Certain ingredients in these food triggers inhibit a group of enzymes known as sulfotransferases (SULT) which are involved in the detoxification of drugs and chemicals and the metabolism of neurotransmitters and hormones. For example, quercetin and catechin in chocolate, hesperidin in orange and lemon, quinic and caffeic acids in coffee, and epicatechin gallate in tea and red wine inhibit SULT1A1 enzymes.

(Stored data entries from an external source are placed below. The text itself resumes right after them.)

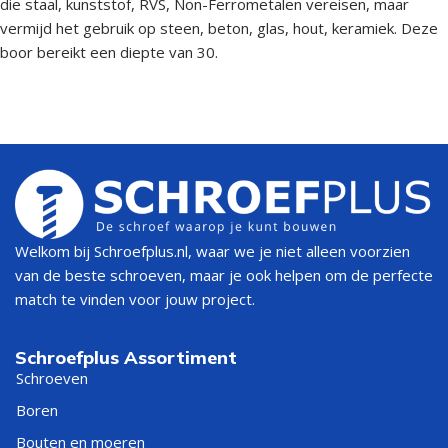
die staal, kunststof, RVS, Non-Ferrometalen vereisen, maar
vermijd het gebruik op steen, beton, glas, hout, keramiek. Deze
boor bereikt een diepte van 30.
Welkom bij Schroefplus.nl, waar we je niet alleen voorzien
van de beste schroeven, maar je ook helpen om de perfecte
match te vinden voor jouw project.
Schroefplus Assortiment
Schroeven
Boren
Bouten en moeren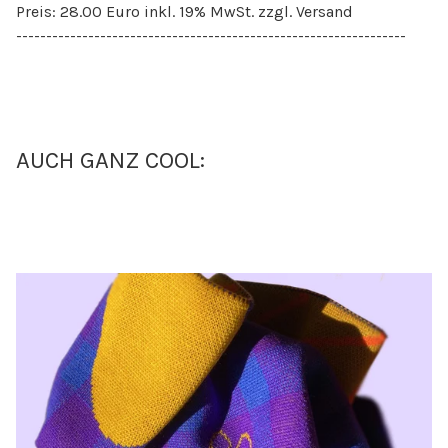
Preis: 28.00 Euro inkl. 19% MwSt. zzgl. Versand
-----------------------------------------------------------------
AUCH GANZ COOL: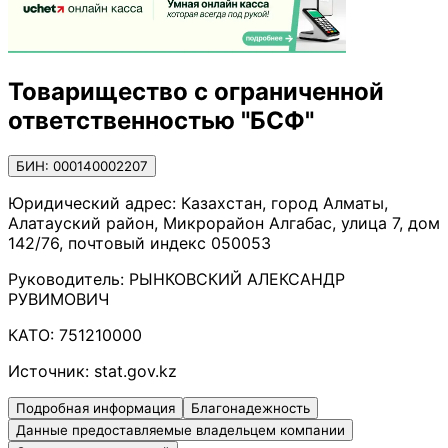
Товарищество с ограниченной
ответственностью "БСФ"
БИН: 000140002207
Юридический адрес:
Казахстан, город Алматы,
Алатауский район, Микрорайон Алгабас, улица 7, дом
142/76, почтовый индекс 050053
Руководитель:
РЫНКОВСКИЙ АЛЕКСАНДР
РУВИМОВИЧ
КАТО:
751210000
Источник:
stat.gov.kz
Подробная информация
Благонадежность
Данные предоставляемые владельцем компании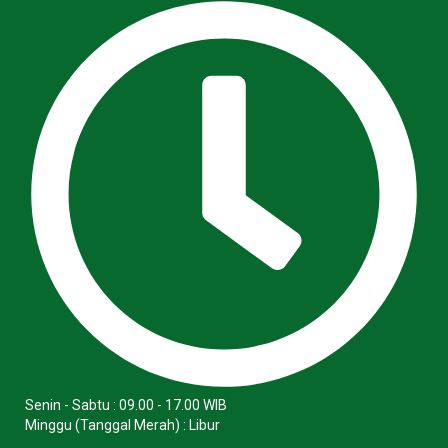
Senin - Sabtu : 09.00 - 17.00 WIB
Minggu (Tanggal Merah) : Libur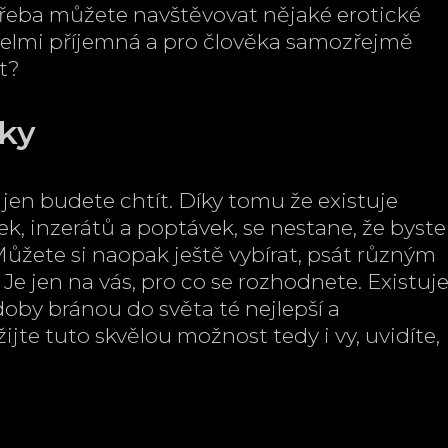
 třeba můžete navštěvovat nějaké erotické
a velmi příjemná a pro člověka samozřejmě
ět?
iky
 jen budete chtít. Díky tomu že existuje
, inzerátů a poptávek, se nestane, že byste
Můžete si naopak ještě vybírat, psát různým
e jen na vás, pro co se rozhodnete. Existuj
ádoby bránou do světa té nejlepší a
ijte tuto skvělou možnost tedy i vy, uvidíte,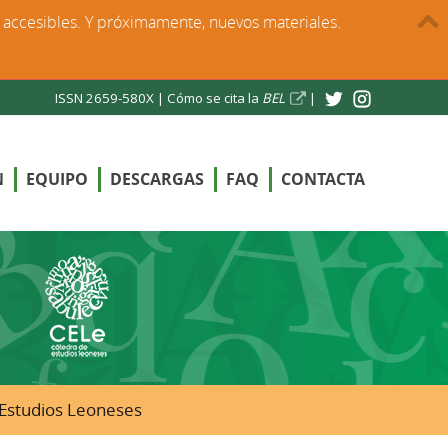
s accesibles. Y próximamente, nuevos materiales.
ISSN 2659-580X |
Cómo se cita la
BEL
|
N
EQUIPO
DESCARGAS
FAQ
CONTACTA
e Estudios Leoneses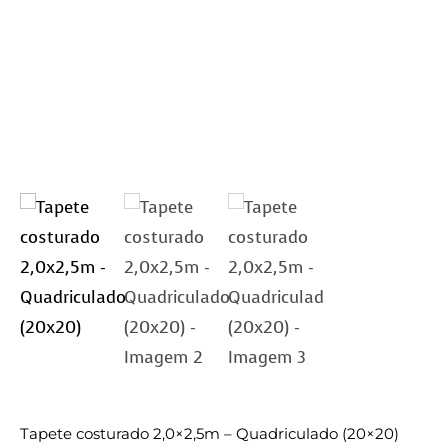
Tapete costurado 2,0×2,5m – Quadriculado (20×20)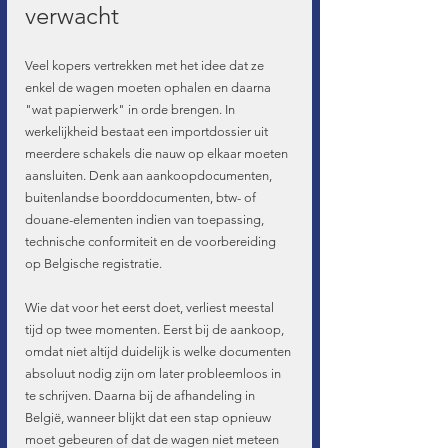
verwacht
Veel kopers vertrekken met het idee dat ze 
enkel de wagen moeten ophalen en daarna 
"wat papierwerk" in orde brengen. In 
werkelijkheid bestaat een importdossier uit 
meerdere schakels die nauw op elkaar moeten 
aansluiten. Denk aan aankoopdocumenten, 
buitenlandse boorddocumenten, btw- of 
douane-elementen indien van toepassing, 
technische conformiteit en de voorbereiding 
op Belgische registratie.
Wie dat voor het eerst doet, verliest meestal 
tijd op twee momenten. Eerst bij de aankoop, 
omdat niet altijd duidelijk is welke documenten 
absoluut nodig zijn om later probleemloos in 
te schrijven. Daarna bij de afhandeling in 
België, wanneer blijkt dat een stap opnieuw 
moet gebeuren of dat de wagen niet meteen 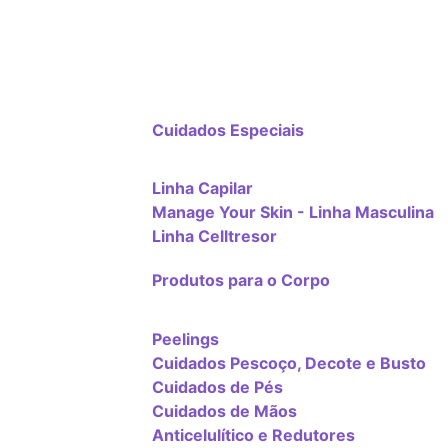
Cuidados Especiais
Linha Capilar
Manage Your Skin - Linha Masculina
Linha Celltresor
Produtos para o Corpo
Peelings
Cuidados Pescoço, Decote e Busto
Cuidados de Pés
Cuidados de Mãos
Anticelulítico e Redutores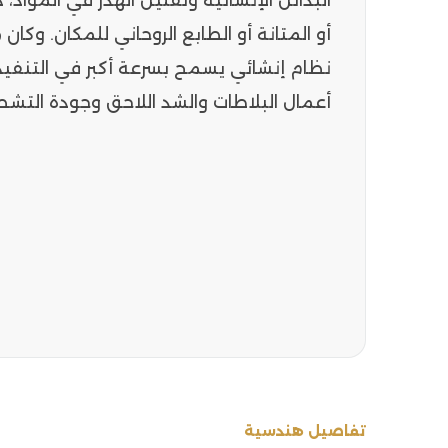
البدائل الإنشائية وتقليل الهدر في المواد، د
أو المتانة أو الطابع الروحاني للمكان. وكا
نظام إنشائي يسمح بسرعة أكبر في التنفيذ
أعمال البلاطات والشد اللاحق وجودة التشطي
تفاصيل هندسية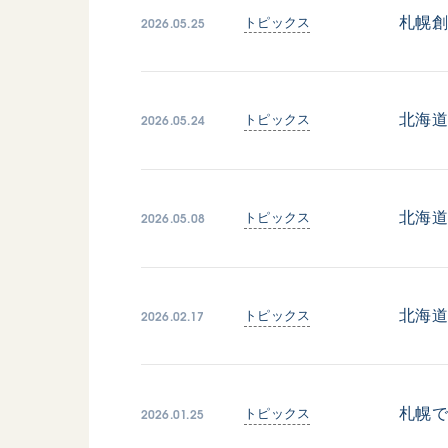
2026.05.25
札幌
トピックス
2026.05.24
北海道
トピックス
2026.05.08
北海道
トピックス
2026.02.17
北海
トピックス
2026.01.25
札幌で
トピックス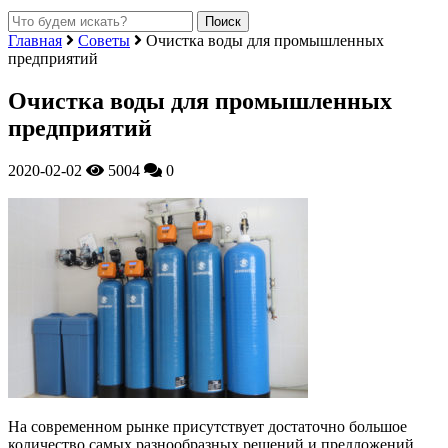
Главная
Советы
Очистка воды для промышленных
предприятий
Очистка воды для промышленных
предприятий
2020-02-02
5004
0
На современном рынке присутствует достаточно большое
количество самых разнообразных решений и предложений,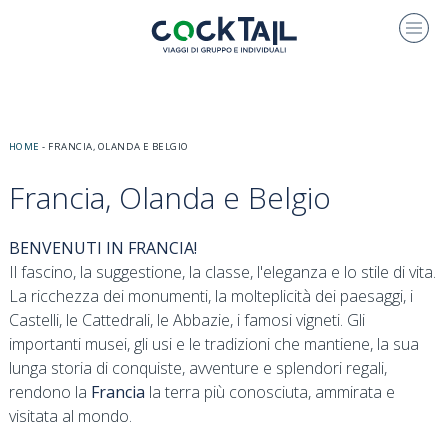
HOME
-
FRANCIA, OLANDA E BELGIO
Francia, Olanda e Belgio
BENVENUTI IN FRANCIA!
Il fascino, la suggestione, la classe, l'eleganza e lo stile di vita.
La ricchezza dei monumenti, la molteplicità dei paesaggi, i
Castelli, le Cattedrali, le Abbazie, i famosi vigneti. Gli
importanti musei, gli usi e le tradizioni che mantiene, la sua
lunga storia di conquiste, avventure e splendori regali,
rendono la
Francia
la terra più conosciuta, ammirata e
visitata al mondo.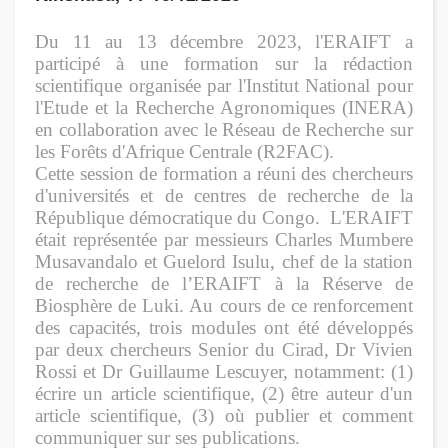
Du 11 au 13 décembre 2023, l'ERAIFT a
participé à une formation sur la rédaction
scientifique organisée par l'Institut National pour
l'Etude et la Recherche Agronomiques (INERA)
en collaboration avec le Réseau de Recherche sur
les Forêts d'Afrique Centrale (R2FAC).
Cette session de formation a réuni des chercheurs
d'universités et de centres de recherche de la
République démocratique du Congo.
L'ERAIFT
était représentée par messieurs Charles Mumbere
Musavandalo et Guelord Isulu, chef de la station
de recherche de l’ERAIFT à la Réserve de
Biosphère de Luki. Au cours de ce renforcement
des capacités, trois modules ont été développés
par deux chercheurs Senior du Cirad, Dr Vivien
Rossi et Dr Guillaume Lescuyer, notamment: (1)
écrire un article scientifique, (2) être auteur d'un
article scientifique, (3) où publier et comment
communiquer sur ses publications.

Migraine attacks are usually treated with nonsteroidal anti-inflammatory drugs (NSAIDs) and the overuse of analgesics transforms migraine into chronic migraine, which is defined as having headaches on more than 15 days per month. Surprisingly, NSAIDs have also been shown to inhibit SULT1A1 enzymes. The mechanism underlying the link between medication overuse and the transformation of migraine is unknown.
We hypothesized that sulfotransferase inhibition was the common mechanism by which food triggers and analgesics synergistically affect migraine susceptibility. Medication overuse by inhibiting these enzymes could make migraine patients more susceptible to triggers, and food triggers even in low amounts could result in chronic headache with exacerbations.
Therefore, we developed a medication overuse headache model by administering mefenamic acid to rats for 4 weeks. We also used hesperidin from citrus fruits. Brain waves and cortical spreading depression (CSD) were recorded using microelectrodes to evaluate cortical excitability and migraine susceptibility. Pain behavior relevant to migraine and anxiety behavior were also assessed. At the end of the experiments, brain samples were collected and SULT1A1 enzyme activity was measured.
We demonstrated for the first time that chronic mefenamic acid significantly reduced CSD thresholds, increased CSD frequency, caused mechanical-thermal hypersensitivity, induced pain anxiety-like behavior and inhibited SULT1A1 enzyme activity. Hesperidin and chronic mefenamic acid exposure together further increased CSD susceptibility and induced pain behavior associated with SULT1A1 inhibition, although single-dose hesperidin alone did not show any significant effect.
Our research showed inhibition of sulfotransferase enzyme activity as a new mechanism by which analgesic overuse transforms migraine into chronic migraine. We also showed that migraine food triggers via SULT1A1 inhibition may further increase migraine attacks in chronic migraine patients with medication overuse. Chronic analgesic use increases CSD susceptibility and could make the brain more susceptible to the effects of migraine triggers. Under these circumstances, even subthreshold triggers that cannot initiate a migraine attack alone may initiate a migraine attack.
We believe SULT1A1 inhibition is a common mechanism by which medication overuse and migraine triggers affect migraine susceptibility, which may provide a new potential treatment target.